▶ **What is being asked**:
Copy out the lines of the data below, from the line that contains "left wrist: (156, 737, 1)" through the end of the data, including both ends.

▶ **Task data**:
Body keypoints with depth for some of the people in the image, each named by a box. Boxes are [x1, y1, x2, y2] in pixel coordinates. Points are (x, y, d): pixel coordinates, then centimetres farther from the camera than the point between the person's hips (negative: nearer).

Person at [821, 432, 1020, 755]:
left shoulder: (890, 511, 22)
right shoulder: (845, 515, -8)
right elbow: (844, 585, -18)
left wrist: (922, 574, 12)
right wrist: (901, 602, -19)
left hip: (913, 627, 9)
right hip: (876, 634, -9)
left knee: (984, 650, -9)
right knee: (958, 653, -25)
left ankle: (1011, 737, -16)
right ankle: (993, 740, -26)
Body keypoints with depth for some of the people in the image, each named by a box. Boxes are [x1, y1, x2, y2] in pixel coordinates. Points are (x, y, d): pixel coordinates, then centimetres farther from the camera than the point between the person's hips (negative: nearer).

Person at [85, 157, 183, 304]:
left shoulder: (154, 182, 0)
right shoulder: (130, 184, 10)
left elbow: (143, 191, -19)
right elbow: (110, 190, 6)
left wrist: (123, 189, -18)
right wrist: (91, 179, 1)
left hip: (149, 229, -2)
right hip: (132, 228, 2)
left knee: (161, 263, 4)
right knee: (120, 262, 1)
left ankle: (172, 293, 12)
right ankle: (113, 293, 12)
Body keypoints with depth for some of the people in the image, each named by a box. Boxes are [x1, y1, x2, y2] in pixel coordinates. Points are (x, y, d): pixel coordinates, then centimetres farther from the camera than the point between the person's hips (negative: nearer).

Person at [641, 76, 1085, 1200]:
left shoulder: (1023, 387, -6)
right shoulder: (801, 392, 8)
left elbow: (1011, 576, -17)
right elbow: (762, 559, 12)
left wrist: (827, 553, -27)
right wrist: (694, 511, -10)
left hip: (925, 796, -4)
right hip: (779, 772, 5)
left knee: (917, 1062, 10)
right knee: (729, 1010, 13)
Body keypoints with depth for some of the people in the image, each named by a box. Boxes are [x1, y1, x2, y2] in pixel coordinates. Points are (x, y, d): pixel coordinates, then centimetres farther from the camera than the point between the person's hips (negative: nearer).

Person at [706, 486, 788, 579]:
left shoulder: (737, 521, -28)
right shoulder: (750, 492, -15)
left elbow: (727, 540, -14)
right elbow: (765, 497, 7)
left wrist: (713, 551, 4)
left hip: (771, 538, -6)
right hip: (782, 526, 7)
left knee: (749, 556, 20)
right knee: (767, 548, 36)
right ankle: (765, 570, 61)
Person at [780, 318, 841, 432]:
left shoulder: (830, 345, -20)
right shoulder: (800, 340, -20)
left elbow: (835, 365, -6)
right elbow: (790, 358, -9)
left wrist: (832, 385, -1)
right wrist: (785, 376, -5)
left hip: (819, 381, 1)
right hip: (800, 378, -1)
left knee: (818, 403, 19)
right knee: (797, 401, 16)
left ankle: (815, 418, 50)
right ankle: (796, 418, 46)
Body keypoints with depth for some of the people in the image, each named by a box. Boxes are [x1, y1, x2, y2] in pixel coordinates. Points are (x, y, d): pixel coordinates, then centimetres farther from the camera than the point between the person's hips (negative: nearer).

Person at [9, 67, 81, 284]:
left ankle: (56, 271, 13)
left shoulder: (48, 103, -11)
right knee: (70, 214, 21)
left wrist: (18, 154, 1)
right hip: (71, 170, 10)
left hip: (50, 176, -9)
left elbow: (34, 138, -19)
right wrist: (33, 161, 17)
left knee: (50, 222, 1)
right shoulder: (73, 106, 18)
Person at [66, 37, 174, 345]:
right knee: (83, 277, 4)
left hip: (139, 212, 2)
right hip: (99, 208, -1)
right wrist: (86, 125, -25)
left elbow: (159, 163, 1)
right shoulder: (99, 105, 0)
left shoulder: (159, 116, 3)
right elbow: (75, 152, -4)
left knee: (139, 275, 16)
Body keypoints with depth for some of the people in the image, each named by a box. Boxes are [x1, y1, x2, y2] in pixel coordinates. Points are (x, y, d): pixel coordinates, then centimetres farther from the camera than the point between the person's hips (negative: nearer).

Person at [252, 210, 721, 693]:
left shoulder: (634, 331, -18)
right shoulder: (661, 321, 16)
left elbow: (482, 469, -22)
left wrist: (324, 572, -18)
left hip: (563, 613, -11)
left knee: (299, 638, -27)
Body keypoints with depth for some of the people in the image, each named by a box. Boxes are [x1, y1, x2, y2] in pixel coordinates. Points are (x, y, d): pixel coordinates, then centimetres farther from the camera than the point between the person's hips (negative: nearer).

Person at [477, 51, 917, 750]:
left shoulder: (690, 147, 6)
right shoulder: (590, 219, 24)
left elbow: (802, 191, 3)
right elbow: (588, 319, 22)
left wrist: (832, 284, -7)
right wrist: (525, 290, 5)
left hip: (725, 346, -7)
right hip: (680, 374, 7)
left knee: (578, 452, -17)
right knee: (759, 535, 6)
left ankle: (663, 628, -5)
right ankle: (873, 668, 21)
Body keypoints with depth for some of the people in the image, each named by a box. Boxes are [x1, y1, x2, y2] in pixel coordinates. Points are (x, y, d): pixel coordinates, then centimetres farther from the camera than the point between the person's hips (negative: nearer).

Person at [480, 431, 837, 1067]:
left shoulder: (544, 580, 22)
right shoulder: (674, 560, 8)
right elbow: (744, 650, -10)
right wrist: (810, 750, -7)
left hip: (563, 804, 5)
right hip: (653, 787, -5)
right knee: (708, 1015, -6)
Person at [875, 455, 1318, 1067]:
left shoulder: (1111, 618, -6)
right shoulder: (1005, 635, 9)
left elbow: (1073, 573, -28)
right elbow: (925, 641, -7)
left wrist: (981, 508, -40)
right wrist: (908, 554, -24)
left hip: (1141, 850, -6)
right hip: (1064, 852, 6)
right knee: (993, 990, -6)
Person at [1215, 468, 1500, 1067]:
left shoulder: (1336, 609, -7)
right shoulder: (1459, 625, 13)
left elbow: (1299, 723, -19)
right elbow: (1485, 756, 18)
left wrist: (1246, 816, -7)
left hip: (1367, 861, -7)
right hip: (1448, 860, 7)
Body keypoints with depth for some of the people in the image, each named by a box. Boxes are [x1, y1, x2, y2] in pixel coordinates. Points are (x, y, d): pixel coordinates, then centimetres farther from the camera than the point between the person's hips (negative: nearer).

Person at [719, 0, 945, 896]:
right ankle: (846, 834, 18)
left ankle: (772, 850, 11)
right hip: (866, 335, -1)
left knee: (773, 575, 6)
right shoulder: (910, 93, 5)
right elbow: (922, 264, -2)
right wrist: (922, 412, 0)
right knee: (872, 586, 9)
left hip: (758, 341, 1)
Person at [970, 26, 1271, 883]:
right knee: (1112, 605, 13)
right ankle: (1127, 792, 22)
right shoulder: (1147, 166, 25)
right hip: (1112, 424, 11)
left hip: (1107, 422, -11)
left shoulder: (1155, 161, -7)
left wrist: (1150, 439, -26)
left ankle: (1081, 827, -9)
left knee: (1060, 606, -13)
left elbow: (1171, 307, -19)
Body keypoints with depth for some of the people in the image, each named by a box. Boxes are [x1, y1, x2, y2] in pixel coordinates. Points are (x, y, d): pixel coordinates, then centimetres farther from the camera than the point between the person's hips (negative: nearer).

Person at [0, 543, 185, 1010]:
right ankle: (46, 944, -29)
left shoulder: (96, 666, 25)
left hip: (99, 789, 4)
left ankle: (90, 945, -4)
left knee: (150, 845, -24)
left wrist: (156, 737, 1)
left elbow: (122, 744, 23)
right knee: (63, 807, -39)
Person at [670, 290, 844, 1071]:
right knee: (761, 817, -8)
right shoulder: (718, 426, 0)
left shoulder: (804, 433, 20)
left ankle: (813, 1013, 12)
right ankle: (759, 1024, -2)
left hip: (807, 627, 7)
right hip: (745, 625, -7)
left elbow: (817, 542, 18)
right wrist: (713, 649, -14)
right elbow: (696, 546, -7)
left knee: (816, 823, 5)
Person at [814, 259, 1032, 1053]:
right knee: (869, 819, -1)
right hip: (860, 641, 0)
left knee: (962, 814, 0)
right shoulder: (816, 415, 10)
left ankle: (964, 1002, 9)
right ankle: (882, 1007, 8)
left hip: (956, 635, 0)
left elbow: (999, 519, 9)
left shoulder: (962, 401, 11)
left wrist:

▶ **Completed task**:
left wrist: (156, 737, 1)
left elbow: (122, 744, 23)
right knee: (63, 807, -39)
Person at [670, 290, 844, 1071]:
right knee: (761, 817, -8)
right shoulder: (718, 426, 0)
left shoulder: (804, 433, 20)
left ankle: (813, 1013, 12)
right ankle: (759, 1024, -2)
left hip: (807, 627, 7)
right hip: (745, 625, -7)
left elbow: (817, 542, 18)
right wrist: (713, 649, -14)
right elbow: (696, 546, -7)
left knee: (816, 823, 5)
Person at [814, 259, 1032, 1053]:
right knee: (869, 819, -1)
right hip: (860, 641, 0)
left knee: (962, 814, 0)
right shoulder: (816, 415, 10)
left ankle: (964, 1002, 9)
right ankle: (882, 1007, 8)
left hip: (956, 635, 0)
left elbow: (999, 519, 9)
left shoulder: (962, 401, 11)
left wrist:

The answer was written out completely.